▶ Task description
Present every line below as a numbered list, leaving out any blank lines.

:::

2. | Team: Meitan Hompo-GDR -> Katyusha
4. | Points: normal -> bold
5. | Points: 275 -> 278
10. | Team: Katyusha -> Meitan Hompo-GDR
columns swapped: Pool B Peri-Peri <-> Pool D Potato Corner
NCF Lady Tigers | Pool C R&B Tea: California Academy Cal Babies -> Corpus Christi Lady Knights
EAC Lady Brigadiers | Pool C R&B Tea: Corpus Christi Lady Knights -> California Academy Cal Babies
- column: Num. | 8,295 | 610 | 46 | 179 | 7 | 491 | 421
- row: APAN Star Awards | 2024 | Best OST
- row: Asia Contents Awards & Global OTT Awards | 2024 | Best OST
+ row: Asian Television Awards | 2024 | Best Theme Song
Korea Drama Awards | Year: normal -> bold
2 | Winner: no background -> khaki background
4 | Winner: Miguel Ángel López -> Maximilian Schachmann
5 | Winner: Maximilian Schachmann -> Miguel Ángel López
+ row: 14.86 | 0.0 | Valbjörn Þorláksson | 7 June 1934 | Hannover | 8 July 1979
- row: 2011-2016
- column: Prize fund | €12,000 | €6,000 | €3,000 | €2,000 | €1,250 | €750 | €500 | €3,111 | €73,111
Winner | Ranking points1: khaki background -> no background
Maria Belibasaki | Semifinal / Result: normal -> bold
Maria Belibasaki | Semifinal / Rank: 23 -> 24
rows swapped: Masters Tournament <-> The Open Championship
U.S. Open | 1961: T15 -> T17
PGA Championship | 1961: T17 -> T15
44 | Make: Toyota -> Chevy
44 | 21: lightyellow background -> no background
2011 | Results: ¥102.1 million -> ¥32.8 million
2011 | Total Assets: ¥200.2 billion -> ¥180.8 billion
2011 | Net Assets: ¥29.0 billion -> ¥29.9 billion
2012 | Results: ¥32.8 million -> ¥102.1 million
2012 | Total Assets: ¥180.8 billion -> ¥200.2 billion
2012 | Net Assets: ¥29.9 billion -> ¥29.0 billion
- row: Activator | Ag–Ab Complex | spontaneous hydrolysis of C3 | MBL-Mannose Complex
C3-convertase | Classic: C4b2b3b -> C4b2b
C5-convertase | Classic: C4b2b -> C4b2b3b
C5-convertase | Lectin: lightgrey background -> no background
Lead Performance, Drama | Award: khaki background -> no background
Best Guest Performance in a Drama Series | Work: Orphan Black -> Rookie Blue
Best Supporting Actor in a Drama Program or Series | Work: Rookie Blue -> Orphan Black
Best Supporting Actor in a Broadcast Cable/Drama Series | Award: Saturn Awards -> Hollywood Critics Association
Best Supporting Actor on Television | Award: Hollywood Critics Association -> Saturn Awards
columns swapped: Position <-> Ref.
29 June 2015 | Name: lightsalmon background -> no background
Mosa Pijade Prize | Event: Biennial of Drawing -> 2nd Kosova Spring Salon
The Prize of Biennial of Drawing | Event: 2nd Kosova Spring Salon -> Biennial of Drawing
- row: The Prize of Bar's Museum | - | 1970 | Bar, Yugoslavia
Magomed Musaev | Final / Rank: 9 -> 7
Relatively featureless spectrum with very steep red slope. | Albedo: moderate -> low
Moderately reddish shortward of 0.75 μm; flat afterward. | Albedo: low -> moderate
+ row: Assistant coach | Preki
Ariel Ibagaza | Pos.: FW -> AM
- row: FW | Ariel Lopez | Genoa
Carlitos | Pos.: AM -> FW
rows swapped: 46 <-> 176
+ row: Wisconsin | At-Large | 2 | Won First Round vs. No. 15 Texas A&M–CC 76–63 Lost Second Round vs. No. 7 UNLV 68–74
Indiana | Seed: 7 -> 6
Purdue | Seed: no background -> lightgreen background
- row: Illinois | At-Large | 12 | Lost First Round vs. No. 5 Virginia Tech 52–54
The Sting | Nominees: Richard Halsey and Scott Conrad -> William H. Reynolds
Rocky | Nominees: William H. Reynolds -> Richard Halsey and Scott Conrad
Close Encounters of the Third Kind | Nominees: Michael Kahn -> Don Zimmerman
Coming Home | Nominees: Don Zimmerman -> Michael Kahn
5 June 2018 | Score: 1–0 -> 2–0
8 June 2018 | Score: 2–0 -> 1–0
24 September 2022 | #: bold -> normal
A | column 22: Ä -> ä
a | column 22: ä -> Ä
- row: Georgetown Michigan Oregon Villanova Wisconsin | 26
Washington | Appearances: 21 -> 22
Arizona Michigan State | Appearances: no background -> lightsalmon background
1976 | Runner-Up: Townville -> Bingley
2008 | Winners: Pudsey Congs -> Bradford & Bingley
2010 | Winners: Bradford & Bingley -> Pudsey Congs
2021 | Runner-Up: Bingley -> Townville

:::

▶ Completed exercise
1. 2. | Team: Meitan Hompo-GDR -> Katyusha
2. 4. | Points: normal -> bold
3. 5. | Points: 275 -> 278
4. 10. | Team: Katyusha -> Meitan Hompo-GDR
5. columns swapped: Pool B Peri-Peri <-> Pool D Potato Corner
6. NCF Lady Tigers | Pool C R&B Tea: California Academy Cal Babies -> Corpus Christi Lady Knights
7. EAC Lady Brigadiers | Pool C R&B Tea: Corpus Christi Lady Knights -> California Academy Cal Babies
8. - column: Num. | 8,295 | 610 | 46 | 179 | 7 | 491 | 421
9. - row: APAN Star Awards | 2024 | Best OST
10. - row: Asia Contents Awards & Global OTT Awards | 2024 | Best OST
11. + row: Asian Television Awards | 2024 | Best Theme Song
12. Korea Drama Awards | Year: normal -> bold
13. 2 | Winner: no background -> khaki background
14. 4 | Winner: Miguel Ángel López -> Maximilian Schachmann
15. 5 | Winner: Maximilian Schachmann -> Miguel Ángel López
16. + row: 14.86 | 0.0 | Valbjörn Þorláksson | 7 June 1934 | Hannover | 8 July 1979
17. - row: 2011-2016
18. - column: Prize fund | €12,000 | €6,000 | €3,000 | €2,000 | €1,250 | €750 | €500 | €3,111 | €73,111
19. Winner | Ranking points1: khaki background -> no background
20. Maria Belibasaki | Semifinal / Result: normal -> bold
21. Maria Belibasaki | Semifinal / Rank: 23 -> 24
22. rows swapped: Masters Tournament <-> The Open Championship
23. U.S. Open | 1961: T15 -> T17
24. PGA Championship | 1961: T17 -> T15
25. 44 | Make: Toyota -> Chevy
26. 44 | 21: lightyellow background -> no background
27. 2011 | Results: ¥102.1 million -> ¥32.8 million
28. 2011 | Total Assets: ¥200.2 billion -> ¥180.8 billion
29. 2011 | Net Assets: ¥29.0 billion -> ¥29.9 billion
30. 2012 | Results: ¥32.8 million -> ¥102.1 million
31. 2012 | Total Assets: ¥180.8 billion -> ¥200.2 billion
32. 2012 | Net Assets: ¥29.9 billion -> ¥29.0 billion
33. - row: Activator | Ag–Ab Complex | spontaneous hydrolysis of C3 | MBL-Mannose Complex
34. C3-convertase | Classic: C4b2b3b -> C4b2b
35. C5-convertase | Classic: C4b2b -> C4b2b3b
36. C5-convertase | Lectin: lightgrey background -> no background
37. Lead Performance, Drama | Award: khaki background -> no background
38. Best Guest Performance in a Drama Series | Work: Orphan Black -> Rookie Blue
39. Best Supporting Actor in a Drama Program or Series | Work: Rookie Blue -> Orphan Black
40. Best Supporting Actor in a Broadcast Cable/Drama Series | Award: Saturn Awards -> Hollywood Critics Association
41. Best Supporting Actor on Television | Award: Hollywood Critics Association -> Saturn Awards
42. columns swapped: Position <-> Ref.
43. 29 June 2015 | Name: lightsalmon background -> no background
44. Mosa Pijade Prize | Event: Biennial of Drawing -> 2nd Kosova Spring Salon
45. The Prize of Biennial of Drawing | Event: 2nd Kosova Spring Salon -> Biennial of Drawing
46. - row: The Prize of Bar's Museum | - | 1970 | Bar, Yugoslavia
47. Magomed Musaev | Final / Rank: 9 -> 7
48. Relatively featureless spectrum with very steep red slope. | Albedo: moderate -> low
49. Moderately reddish shortward of 0.75 μm; flat afterward. | Albedo: low -> moderate
50. + row: Assistant coach | Preki
51. Ariel Ibagaza | Pos.: FW -> AM
52. - row: FW | Ariel Lopez | Genoa
53. Carlitos | Pos.: AM -> FW
54. rows swapped: 46 <-> 176
55. + row: Wisconsin | At-Large | 2 | Won First Round vs. No. 15 Texas A&M–CC 76–63 Lost Second Round vs. No. 7 UNLV 68–74
56. Indiana | Seed: 7 -> 6
57. Purdue | Seed: no background -> lightgreen background
58. - row: Illinois | At-Large | 12 | Lost First Round vs. No. 5 Virginia Tech 52–54
59. The Sting | Nominees: Richard Halsey and Scott Conrad -> William H. Reynolds
60. Rocky | Nominees: William H. Reynolds -> Richard Halsey and Scott Conrad
61. Close Encounters of the Third Kind | Nominees: Michael Kahn -> Don Zimmerman
62. Coming Home | Nominees: Don Zimmerman -> Michael Kahn
63. 5 June 2018 | Score: 1–0 -> 2–0
64. 8 June 2018 | Score: 2–0 -> 1–0
65. 24 September 2022 | #: bold -> normal
66. A | column 22: Ä -> ä
67. a | column 22: ä -> Ä
68. - row: Georgetown Michigan Oregon Villanova Wisconsin | 26
69. Washington | Appearances: 21 -> 22
70. Arizona Michigan State | Appearances: no background -> lightsalmon background
71. 1976 | Runner-Up: Townville -> Bingley
72. 2008 | Winners: Pudsey Congs -> Bradford & Bingley
73. 2010 | Winners: Bradford & Bingley -> Pudsey Congs
74. 2021 | Runner-Up: Bingley -> Townville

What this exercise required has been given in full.